19. Mengetahui bahwa gangguan dari orang lain tidak
akan memberikan mudharat atau bahaya kepadanya, khususnya yang berupa ucapan
buruk, tatapi hal itu justru akan memberikan mudharat kepada diri mereka
sendiri. Hal itu tidak perlu dimasukkan ke dalam hati dan tidak perlu
dipikirkan, sehingga tidak akan membahayakannya.
20. Mengarahkan pikirannya terhadap hal-hal yang
membawa manfaat bagi dirinya, baik dalam urusan agama maupun dunia.
21. Hendaklah dia tidak menuntut terima kasih atas
kebaikan yang dilakukannya, kecuali mengharapkan balasan dari Allah. Dan
hendaklah dia mengetahui bahwa amal yang dia lakukan, pada hakekatnya merupakan
muamalah (jalinan) dengan Allah, sehingga tidak mempedulikan terima kasih dari
orang terhadap apa yang dia berikan kepadanya. Allah berfirman yang artinya,
“Sesungguhnya kami memberi makanan kepadamu hanyalah untuk mengharapkan
keridhaan Allah, kami tidak menghendaki balasan darimu dan tidak pula ucapan
terima kasih”. (QS. Al-Insan:9)
22. Memperhatikan hal-hal yang bermanfaat dan berusaha
untuk dapat merealisasikannya, serta tidak memperhatikan hal-hal yang buruk
baginya, sehingga otak dan pikirannya tidak disibukkan olehnya.

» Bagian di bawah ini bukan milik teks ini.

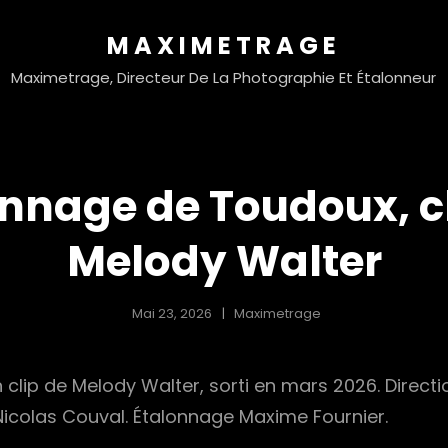
MAXIMETRAGE
Maximetrage, Directeur De La Photographie Et Étalonneur
nnage de Toudoux, c
Melody Walter
Mai 23, 2026
Maximetrage
 clip de Melody Walter, sorti en mars 2026. Directi
icolas Couval. Étalonnage Maxime Fournier.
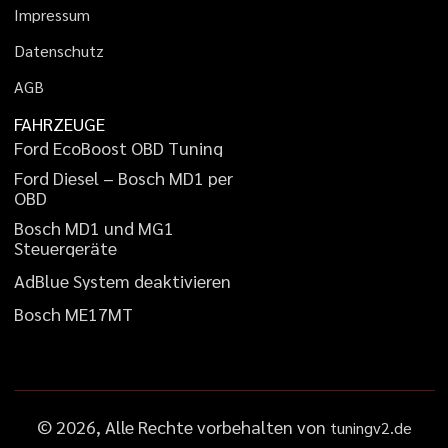
I
m
p
r
e
s
s
u
m
D
a
t
e
n
s
c
h
u
t
z
A
G
B
FAHRZEUGE
F
o
r
d
E
c
o
B
o
o
s
t
O
B
D
T
u
n
i
n
g
F
o
r
d
D
i
e
s
e
l
–
B
o
s
c
h
M
D
1
p
e
r
O
B
D
B
o
s
c
h
M
D
1
u
n
d
M
G
1
S
t
e
u
e
r
g
e
r
ä
t
e
A
d
B
l
u
e
S
y
s
t
e
m
d
e
a
k
t
i
v
i
e
r
e
n
B
o
s
c
h
M
E
1
7
M
T
©
2026
, Alle Rechte vorbehalten von
tuningv2.de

23. Berkonsentrasi pada aktivitas yang ada sekarang dan
menyisihkan aktivitas yang akan datang, sehingga aktivitas yang akan datang
kelak dikerjakan secara maksimal dan sepenuh hati.
24. Memilih dan berkonsentrasi pada aktivitas yang
bermanfaat, dengan mengutamakan yang lebih penting. Hendaklah ia memohon
pertolongan pada Allah, kemudian meminta pertimbangan orang lain, dan jika
pilihan itu telah sesuai dengan kemantapan hatinya, maka silahkan diamalkan
dengan penuh tawakal pada Allah.
25. Menyebut-nyebut nikmat Allah dengan memujinya, baik
yang dhahir maupun yang batin. Sebab, dengan menyadari dan menyebut-nyebut
nikmat Allah, maka Dia akan menghindarkan dirinya dari kebimbangan dan
kesusahan.
26. Hendaklah bergaul dan memperlakukan pasangan (suami
maupun istri) dan kaum kerabat serta semua orang yang mempunyai hubungan secara
baik . jika menemukan suatu aib, maka jangan disebarluaskan, tetapi lihat pula
kebaikan yang ada padanya. Dengan cara ini, persahabatan dan hubungan akan
terus terjalin dengan baik dan hati akan semakin lapang. Berkenaan dengan hal
ini, Rasulullah bersabda, “Janganlah seorang mukmin laki-laki membenci mukmin
perempuan (istri) seandainya dia membenci suatu akhlaknya, maka dia pasti
meridhai sebagian lainnya.” (HR. Muslim)
27. Do’a memohon perbaikan semua hal dan urusan. Dan
doa paling agung berkenaan dengan hal itu adalah :
اللَّهُمَّ أَصْلِحْ لِى دِينِىَ الَّذِى
هُوَ عِصْمَةُ أَمْرِى وَأَصْلِحْ لِى دُنْيَاىَ الَّتِى فِيهَا مَعَاشِى
وَأَصْلِحْ لِى آخِرَتِى الَّتِى فِيهَا مَعَادِى وَاجْعَلِ الْحَيَاةَ زِيَادَةً
لِى فِى كُلِّ خَيْرٍ وَاجْعَلِ الْمَوْتَ رَاحَةً لِى مِنْ كُلِّ شَرٍّ
“Allahumma
ashlihlii diinii lladzii huwa ‘ishmatu amrii, wa ashlihlii dunyaya llatii
fiihaa ma’asyii, wa ashlihlii akhirotii llatii fiihaa ma’adii, waj’alilhayaata
ziyaadatan lii fii kulli khair, waj’alil mauta raahatan lii min kulli syarr.”
(HR. Muslim)
Ya Allah perbaikilah bagiku agamaku sebagai benteng
urusanku; perbaikilah bagiku duniaku yang menjadi tempat kehidupanku;
perbaikilah bagiku akhiratku yang menjadi tempat kembaliku! Jadikanlah ya Allah
kehidupan ini penambah kebaikan bagiku dan jadikanlah kematianku sebagai
kebebasanku dari segala kejelekan.
Demikian juga dengan do’a berikut ini :
اَللَّهُمَّ رَحْمَتَكَ أَرْجُو فَلاَ
تَكِلْنِيْ إِلَى نَفْسِيْ طَرْفَةَ عَيْنٍ، وَأَصْلِحْ لِيْ شَأْنِيْ كُلَّهُ،
لاَ إِلَـهَ إِلاَّ أَنْتَ
“Allahumma
rahmataka arjuu falaa takilnii ilaa nafsii thorfata’ainin wa ashlihlii sya’nii
kullahu, laa ilaha illa anta.”
Ya Allah hanya rahmatMu aku berharap mendapatkannya.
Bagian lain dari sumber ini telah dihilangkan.